Begründung: „Soldaten tragen in einem Einsatz das Risiko für Leib und Leben. Mit der Wehrpflicht einhergehend muss den einrückenden jungen Österreichern daher auch das Recht auf eine aufgabenadäquate Ausbildung und Ausrüstung, auf eine zeitgemäße Unterbringung und ihren größtmöglichen Schutz in Einsätzen und in der Einsatzvorbereitung zugestanden werden.“ Sprich: In sechs Monaten und ohne weitere Übungen lässt sich das nicht bewerkstelligen.

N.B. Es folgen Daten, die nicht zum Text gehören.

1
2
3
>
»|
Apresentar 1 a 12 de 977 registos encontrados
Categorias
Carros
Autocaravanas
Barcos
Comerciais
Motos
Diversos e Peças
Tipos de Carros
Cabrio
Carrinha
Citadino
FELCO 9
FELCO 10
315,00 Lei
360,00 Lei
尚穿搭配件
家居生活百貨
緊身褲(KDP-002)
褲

Das gilt heute mehr denn je: Ein militärischer Einsatz ist nicht ganz unvorstellbar geworden. Und: Die Bundesregierung erklärt sich – offenbar aus Überzeugung, dass das mit der Neutralität vereinbar ist – zu einer Europäischen Verteidigungsunion bereit, für die es mit Artikel 42 Absatz 7 des EU-Vertrags („Beistandspflicht“) bereits eine Grundlage gibt.

Da kann man sich fragen: Wird das alles nicht ernstgenommen? Ein Glaubwürdigkeitsproblem besteht jedenfalls: Bis 2012/13 war die SPÖ für die allgemeine Wehrpflicht und die ÖVP für ein Berufsheer. Dann sprach sich der seinerzeitige Wiener Bürgermeister Michael Häupl (SPÖ) für eine Volksbefragung aus, warb plötzlich die SPÖ für ein Berufsheer und die ÖVP – mit Verweis auf den damit verbundenen Zivildienst – für die Wehrpflicht. Ergebnis: 60 Prozent für deren Beibehaltung. Sicherheitsüberlegungen waren nebensächlich.

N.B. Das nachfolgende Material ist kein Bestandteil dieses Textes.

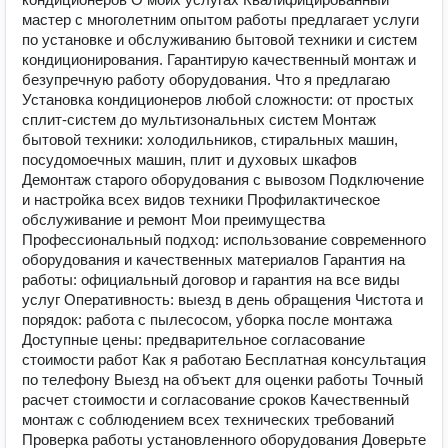
мастер с многолетним опытом работы предлагает услуги
по установке и обслуживанию бытовой техники и систем
кондиционирования. Гарантирую качественный монтаж и
безупречную работу оборудования. Что я предлагаю
Установка кондиционеров любой сложности: от простых
сплит-систем до мультизональных систем Монтаж
бытовой техники: холодильников, стиральных машин,
посудомоечных машин, плит и духовых шкафов
Демонтаж старого оборудования с вывозом Подключение
и настройка всех видов техники Профилактическое
обслуживание и ремонт Мои преимущества
Профессиональный подход: использование современного
оборудования и качественных материалов Гарантия на
работы: официальный договор и гарантия на все виды
услуг Оперативность: выезд в день обращения Чистота и
порядок: работа с пылесосом, уборка после монтажа
Доступные цены: предварительное согласование
стоимости работ Как я работаю Бесплатная консультация
по телефону Выезд на объект для оценки работы Точный
расчет стоимости и согласование сроков Качественный
монтаж с соблюдением всех технических требований
Проверка работы установленного оборудования Доверьте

Seither gibt es eine Wehrpflicht, die für Verteidigungswecke nichts bringt, ja frei nach Starlinger verantwortungslos ist gegenüber den jungen Leuten, die einen Grundwehrdienst absolvieren. Woran auch eine Attraktivierung des Dienstes (z.B. durch eine Erhöhung des Soldes) nichts ändern würde, wie sie geplant ist.

Da facto läuft das auf ein Berufsheer hinaus: Für einen Einsatz kommen im Ernstfall ausschließlich die rund 16.000 Berufssoldaten des Bundesheeres in Frage. Zumal auch mehr und mehr anspruchsvolles Gerät bedient werden muss, das gekauft und gekauft und gekauft wird. Aber das ist eine andere Geschichte.